А Дорота предвидела, что именно это его погубит. Журналистский опыт научил ее осторожности. Она предпочитала все проверять по десять раз. Он же иногда сокращал путь ради быстрого достижения цели. Насколько мог вспомнить, именно поэтому они так страшно разругались этой ночью.
— А, вот мы и опять встретились, пан журналист! — Выражение лица комиссара Фуляры было как у ловкого кота, которому удалось зацепить лапой мышь.
— Я тоже очень рад, — пробормотал Буковский.
— Сомневаюсь. Вам это только кажется под влиянием алкоголя.
— Боже сохрани. Беседы с вами, пан комиссар, всегда для меня огромное удовольствие.
— На этот раз будет по-другому.
— Исключено. Я настоящий мазохист.
Полицейский резко ударил ладонью по столу, а у Буковского в голове прогремел взрыв.
— Хватит! Не паясничай, Буковский, тебе это не к лицу. Шутки кончились. Где папка Глисты? Рассказывай, или тебе каюк. На этот раз наверняка.
Так и есть — вот она, наихудшая из причин, о которой он подумал несколькими минутами раньше. Теперь Буковский понимал, что придется выдержать, кто знает, возможно, самое большое испытание в жизни. Он решил еще немного потянуть время, собраться с мыслями.
— Что я слышу, пан комиссар? Полиция позволяет себе тыкать добропорядочному гражданину Речи Посполитой только потому, что он немного выпил?
Фуляра скрипнул зубами.
— Могу обращаться к тебе на вы, если хочешь. В твоей ситуации это ничего не изменит. Не обольщайся, что найдется идиот, который поверит, будто ты — добропорядочный гражданин. Итак, что вы, пан Буковский, делали вчера после семнадцати?
— Ничего особенного, был в гостях у доктора Мручека, известного историка, специалиста по…
— Я знаю, кем
Буковский почувствовал вдруг дискомфорт в желудке. С большим трудом, напрягая мышцы, ему удалось сдержать физиологический рефлекс. Значит, Мручека нет в живых! Этого следовало ожидать.
— Был? Доктор Мручек является знаменитым… — Он пытался блефовать.
— Является, был — какая разница, — махнул рукой Фуляра, пристально глядя ему в глаза. — Есть более важные проблемы. Еще раз спрашиваю, что вы вчера делали, вы оба. С начала и до… до конца.

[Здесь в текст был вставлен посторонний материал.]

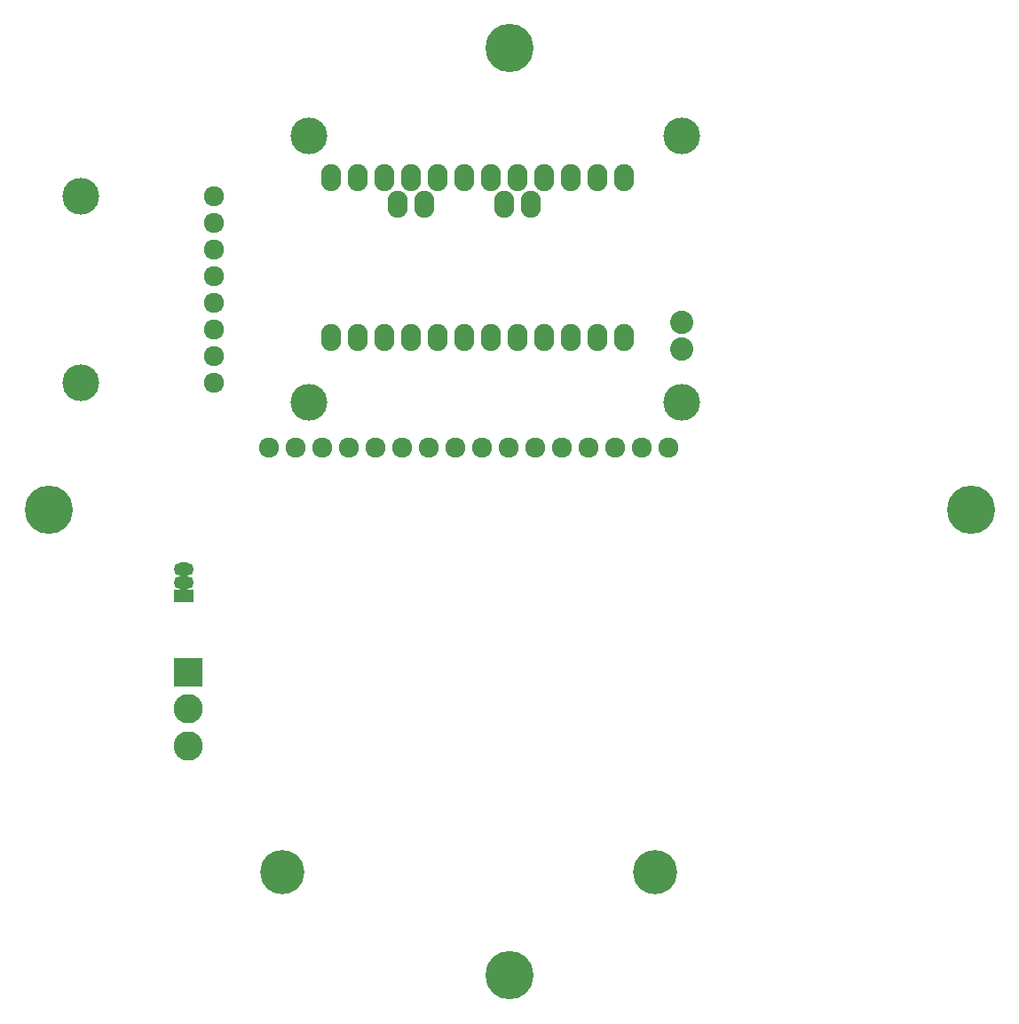
<source format=gbr>
G04 #@! TF.FileFunction,Soldermask,Bot*
%FSLAX46Y46*%
G04 Gerber Fmt 4.6, Leading zero omitted, Abs format (unit mm)*
G04 Created by KiCad (PCBNEW 4.0.2-stable) date Thursday, March 16, 2017 'PMt' 02:05:18 PM*
%MOMM*%
G01*
G04 APERTURE LIST*
%ADD10C,0.100000*%
%ADD11C,2.800000*%
%ADD12R,2.800000X2.800000*%
%ADD13O,1.900000X1.300000*%
%ADD14R,1.900000X1.300000*%
%ADD15C,4.210000*%
%ADD16C,1.924000*%
%ADD17C,3.500000*%
%ADD18C,4.600000*%
%ADD19O,1.901140X2.599640*%
%ADD20C,2.220000*%
G04 APERTURE END LIST*
D10*
D11*
X94000000Y-120600000D03*
X94000000Y-124100000D03*
D12*
X94000000Y-117100000D03*
D13*
X93600000Y-108530000D03*
X93600000Y-107260000D03*
D14*
X93600000Y-109800000D03*
D15*
X103050000Y-136150000D03*
D16*
X139850000Y-95675000D03*
X137310000Y-95675000D03*
X134770000Y-95675000D03*
X132230000Y-95675000D03*
X129690000Y-95675000D03*
X127150000Y-95675000D03*
X124610000Y-95675000D03*
X122070000Y-95675000D03*
X119530000Y-95675000D03*
X116990000Y-95675000D03*
X114450000Y-95675000D03*
X111910000Y-95675000D03*
X109370000Y-95675000D03*
X106830000Y-95675000D03*
X104290000Y-95675000D03*
X101750000Y-95675000D03*
D15*
X138550000Y-136150000D03*
D17*
X83750000Y-71710000D03*
D16*
X96450000Y-71710000D03*
X96450000Y-74250000D03*
X96450000Y-76790000D03*
X96450000Y-79330000D03*
X96450000Y-81870000D03*
X96450000Y-84410000D03*
X96450000Y-86950000D03*
X96450000Y-89490000D03*
D17*
X83750000Y-89490000D03*
D18*
X80700000Y-101600000D03*
X168700000Y-101600000D03*
X124700000Y-57600000D03*
X124700000Y-146000000D03*
D19*
X116520000Y-72520000D03*
X113980000Y-72520000D03*
X135570000Y-85220000D03*
X133030000Y-85220000D03*
X130490000Y-85220000D03*
X127950000Y-85220000D03*
X125410000Y-85220000D03*
X122870000Y-85220000D03*
X120330000Y-85220000D03*
X117790000Y-85220000D03*
X115250000Y-85220000D03*
X112710000Y-85220000D03*
X110170000Y-85220000D03*
X107630000Y-85220000D03*
X107630000Y-69980000D03*
X110170000Y-69980000D03*
X112710000Y-69980000D03*
X115250000Y-69980000D03*
X117790000Y-69980000D03*
X120330000Y-69980000D03*
X122870000Y-69980000D03*
X125410000Y-69980000D03*
X127950000Y-69980000D03*
X130490000Y-69980000D03*
X133030000Y-69980000D03*
X135570000Y-69980000D03*
X124140000Y-72520000D03*
X126680000Y-72520000D03*
D20*
X141080000Y-83750000D03*
D17*
X105520000Y-65970000D03*
X141080000Y-65970000D03*
X105520000Y-91370000D03*
X141080000Y-91370000D03*
D20*
X141080000Y-86290000D03*
M02*

</source>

— Дайте подумать. Ну, выпили водочки, болтали…
— О чем?
— О том о сем…
— Достаточно. Держите меня за идиота, Буковский? Я знаю, о чем вы говорили. О записках генерала Червякевича — о так называемой папке Глисты. Так?
— Попробую вспомнить…
— Так? — гаркнул Фуляра.
— Кажется, и об этом тоже.
— Ну и где она сейчас, эта папка, пан Буковский?
— Честно? Думаю, она никогда не существовала. Скорее всего, то, что называют «папкой Глисты», — фальшивка.
— Фальшивка, — кивнул Фуляра, растянув губы в язвительной усмешке. — Я так и думал.
— Что фальшивка, правда? — в раскалывающейся голове журналиста опять сверкнула слабая надежда.
— Нет, пан Буковский. Там есть кое-что и на вас. Так говорят.
Буковский опять почувствовал, что сфинктер вот-вот сдаст.
— Кто говорит? — спросил он севшим голосом.
— Наши люди. А точнее — ваши коллеги из Союза журналистов.